◆ What is expected
Keeping every character as it is, transcribe the entries below.

◆ Information provided

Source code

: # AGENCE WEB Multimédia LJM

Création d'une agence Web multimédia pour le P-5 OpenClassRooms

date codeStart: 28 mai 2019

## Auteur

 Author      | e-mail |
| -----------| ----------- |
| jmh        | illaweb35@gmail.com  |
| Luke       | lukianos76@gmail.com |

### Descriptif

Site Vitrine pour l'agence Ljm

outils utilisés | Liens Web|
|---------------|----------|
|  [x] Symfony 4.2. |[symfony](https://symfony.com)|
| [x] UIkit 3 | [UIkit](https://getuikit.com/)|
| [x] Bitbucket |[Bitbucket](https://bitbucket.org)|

◆ Expected output
Source code

: # AGENCE WEB Multimédia LJM

Création d'une agence Web multimédia pour le P-5 OpenClassRooms

date codeStart: 28 mai 2019

## Auteur

 Author      | e-mail |
| -----------| ----------- |
| jmh        | illaweb35@gmail.com  |
| Luke       | lukianos76@gmail.com |

### Descriptif

Site Vitrine pour l'agence Ljm

outils utilisés | Liens Web|
|---------------|----------|
|  [x] Symfony 4.2. |[symfony](https://symfony.com)|
| [x] UIkit 3 | [UIkit](https://getuikit.com/)|
| [x] Bitbucket |[Bitbucket](https://bitbucket.org)|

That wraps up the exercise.